WASHINGTON/BEIRUT/JERUSALEM : Le Liban et Israël ont prolongé leur cessez-le-feu de trois semaines après une réunion de haut niveau à la Maison Blanche, a déclaré jeudi le président américain Donald Trump. M. Trump a accueilli l'ambassadeur d'Israël à Washington, Yechiel Leiter, et l'ambassadrice du Liban aux Etats-Unis, Nada Moawad, dans le bureau ovale pour une deuxième série de discussions facilitées par les Etats-Unis, un jour après que des frappes israéliennes aient tué au moins cinq personnes, dont un journaliste.

"La réunion s'est très bien passée ! Les États-Unis vont travailler avec le Liban pour l'aider à se protéger du Hezbollah", a écrit M. Trump sur Truth Social. Le Hezbollah, le groupe armé allié à l'Iran qui combat Israël, n'était pas présent aux pourparlers. Il affirme avoir "le droit de résister" aux forces d'occupation.

M. Trump a ajouté qu'il se réjouissait d'accueillir prochainement le Premier ministre israélien Benjamin Netanyahu et le président libanais Joseph Aoun.

M. Trump s'est également adressé aux journalistes dans le bureau ovale, aux côtés des participants à la réunion, et a déclaré qu'il espérait que les dirigeants se rencontreraient pendant les trois semaines de cessation des hostilités. Il a ajouté qu'il y avait "une grande chance" que les deux pays parviennent à un accord de paix cette année.

Le vice-président JD Vance, le secrétaire d'État Marco Rubio, l'ambassadeur des États-Unis en Israël Mike Huckabee et l'ambassadeur des États-Unis au Liban Michel Issa ont également participé à la réunion.

Le cessez-le-feu, conclu à l'issue de discussions entre les ambassadeurs des deux pays à Washington la semaine dernière, devait expirer dimanche.

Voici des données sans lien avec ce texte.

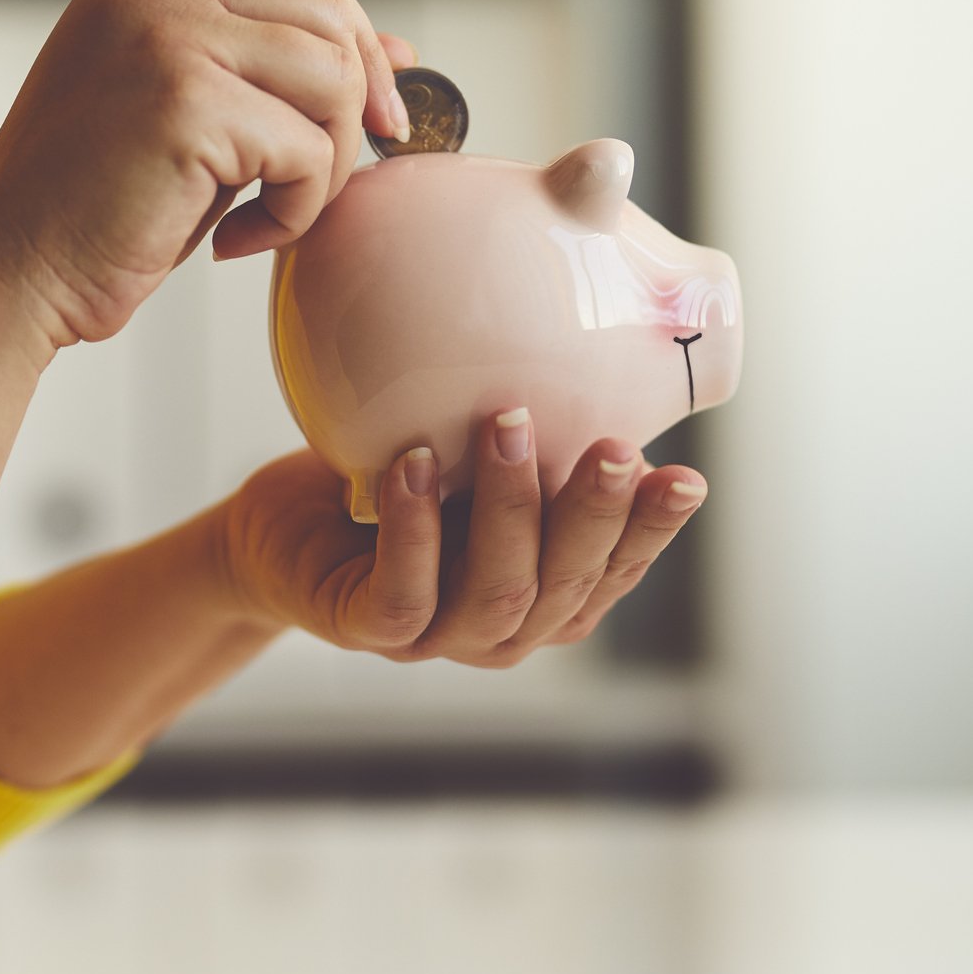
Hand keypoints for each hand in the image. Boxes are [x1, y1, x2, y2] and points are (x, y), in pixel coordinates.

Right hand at [0, 0, 412, 346]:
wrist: (7, 274)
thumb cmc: (92, 208)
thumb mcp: (191, 115)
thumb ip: (273, 69)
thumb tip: (399, 51)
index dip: (354, 42)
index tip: (369, 119)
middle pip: (328, 16)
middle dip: (353, 106)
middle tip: (323, 183)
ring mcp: (166, 35)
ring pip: (331, 78)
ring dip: (324, 166)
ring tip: (269, 214)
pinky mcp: (186, 103)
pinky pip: (307, 151)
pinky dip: (293, 212)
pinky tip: (232, 240)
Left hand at [215, 414, 707, 666]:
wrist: (285, 530)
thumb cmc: (399, 483)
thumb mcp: (476, 452)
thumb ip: (538, 433)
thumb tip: (604, 336)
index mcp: (548, 593)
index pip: (614, 570)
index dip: (652, 532)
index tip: (688, 478)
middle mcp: (505, 627)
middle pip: (565, 586)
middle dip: (595, 515)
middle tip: (615, 447)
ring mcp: (437, 637)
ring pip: (496, 594)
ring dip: (509, 508)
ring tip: (506, 424)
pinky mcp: (367, 629)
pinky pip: (402, 594)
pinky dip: (414, 530)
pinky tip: (416, 465)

Il a permis une réduction significative de la violence, mais les attaques se sont poursuivies dans le sud du Liban, où les troupes israéliennes se sont emparées d'une zone tampon autoproclamée.

Rendre au Liban sa grandeur

L'ambassadeur Moawad, qui avait demandé une prolongation du cessez-le-feu lors de la réunion, a remercié M. Trump d'avoir accueilli les pourparlers. "Je pense qu'avec votre aide et votre soutien, nous pouvons rendre au Liban sa grandeur", a-t-elle déclaré.

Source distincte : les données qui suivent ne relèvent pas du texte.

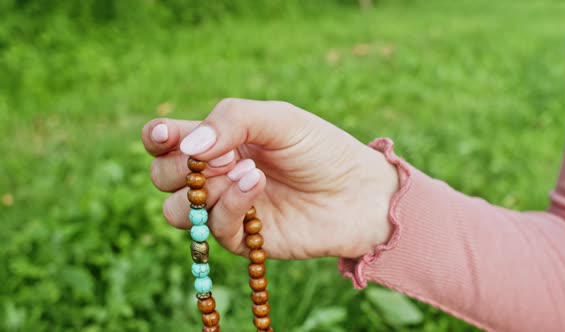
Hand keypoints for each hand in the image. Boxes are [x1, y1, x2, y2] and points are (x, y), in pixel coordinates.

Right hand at [141, 98, 398, 258]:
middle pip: (163, 175)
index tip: (166, 137)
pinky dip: (230, 203)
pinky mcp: (240, 238)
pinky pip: (212, 227)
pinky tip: (257, 184)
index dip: (157, 138)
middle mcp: (216, 175)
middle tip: (221, 156)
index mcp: (219, 141)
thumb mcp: (279, 119)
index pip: (167, 139)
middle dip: (180, 166)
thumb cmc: (321, 149)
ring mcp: (225, 207)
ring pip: (176, 209)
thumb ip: (232, 120)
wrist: (357, 193)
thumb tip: (187, 146)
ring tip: (249, 171)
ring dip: (202, 189)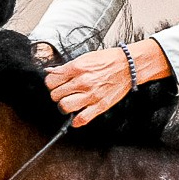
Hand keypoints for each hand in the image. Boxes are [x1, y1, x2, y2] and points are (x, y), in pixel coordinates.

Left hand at [40, 40, 170, 125]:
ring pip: (65, 107)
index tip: (55, 85)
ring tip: (69, 103)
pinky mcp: (100, 106)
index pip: (51, 80)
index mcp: (77, 68)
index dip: (51, 84)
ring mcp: (91, 95)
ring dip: (64, 106)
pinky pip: (82, 119)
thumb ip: (67, 67)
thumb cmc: (108, 60)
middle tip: (63, 93)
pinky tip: (76, 116)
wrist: (128, 65)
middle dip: (57, 95)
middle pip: (55, 95)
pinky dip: (76, 121)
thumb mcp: (84, 58)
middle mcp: (82, 82)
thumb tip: (52, 72)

Un responsable libanais avait auparavant déclaré que Beyrouth ferait pression pour un retrait israélien, le retour des Libanais détenus en Israël et la délimitation de la frontière terrestre lors d'une prochaine phase de négociations.

Israël a cherché à faire cause commune avec le gouvernement libanais au sujet du Hezbollah, que Beyrouth s'efforce de désarmer pacifiquement depuis un an.

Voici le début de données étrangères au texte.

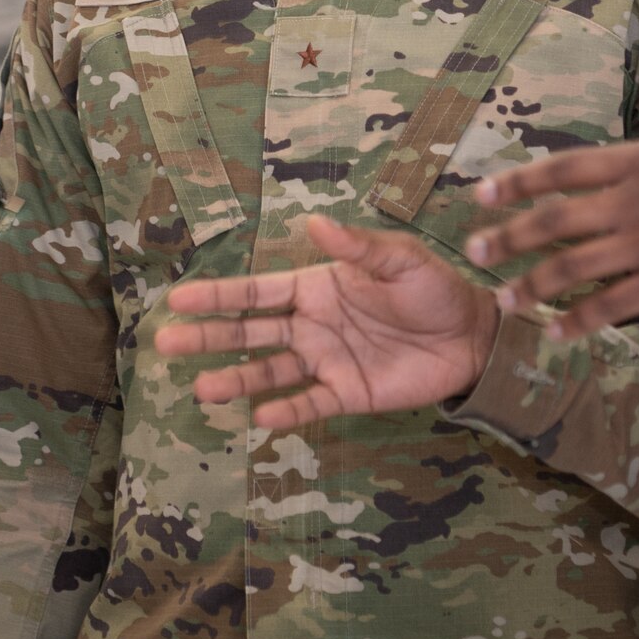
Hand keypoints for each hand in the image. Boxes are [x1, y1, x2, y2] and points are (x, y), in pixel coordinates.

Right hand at [154, 214, 499, 427]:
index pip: (257, 291)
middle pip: (250, 333)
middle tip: (166, 343)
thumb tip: (313, 221)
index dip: (219, 296)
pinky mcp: (347, 393)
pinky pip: (309, 404)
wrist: (473, 335)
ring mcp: (326, 361)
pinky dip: (285, 411)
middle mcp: (312, 324)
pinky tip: (260, 417)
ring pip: (269, 372)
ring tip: (202, 390)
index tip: (179, 299)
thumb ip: (357, 247)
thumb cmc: (435, 288)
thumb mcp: (400, 259)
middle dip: (209, 337)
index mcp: (317, 286)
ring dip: (236, 381)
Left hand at [464, 60, 638, 340]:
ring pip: (574, 269)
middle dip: (509, 237)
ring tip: (504, 301)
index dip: (520, 181)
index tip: (484, 194)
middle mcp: (637, 202)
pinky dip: (579, 322)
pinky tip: (556, 334)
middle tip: (473, 252)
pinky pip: (612, 305)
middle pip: (556, 221)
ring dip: (532, 286)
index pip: (565, 169)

Interrogé sur la manière dont les États-Unis aideraient le Liban à lutter contre le Hezbollah, M. Trump n'a pas donné de détails, mais a déclaré que les États-Unis entretenaient "une excellente relation avec le Liban". M. Trump a déclaré qu'Israël devait être en mesure de se défendre contre les attaques du Hezbollah.

M. Trump a également appelé le Liban à abolir les lois interdisant tout engagement avec Israël. "C'est un crime de parler avec Israël ?", a-t-il répondu lorsqu'on l'a interrogé sur les lois connues sous le nom de lois anti-normalisation, qu'il ne semblait pas connaître. "Je suis certain qu'il y sera mis fin très rapidement. J'y veillerai", a déclaré M. Trump.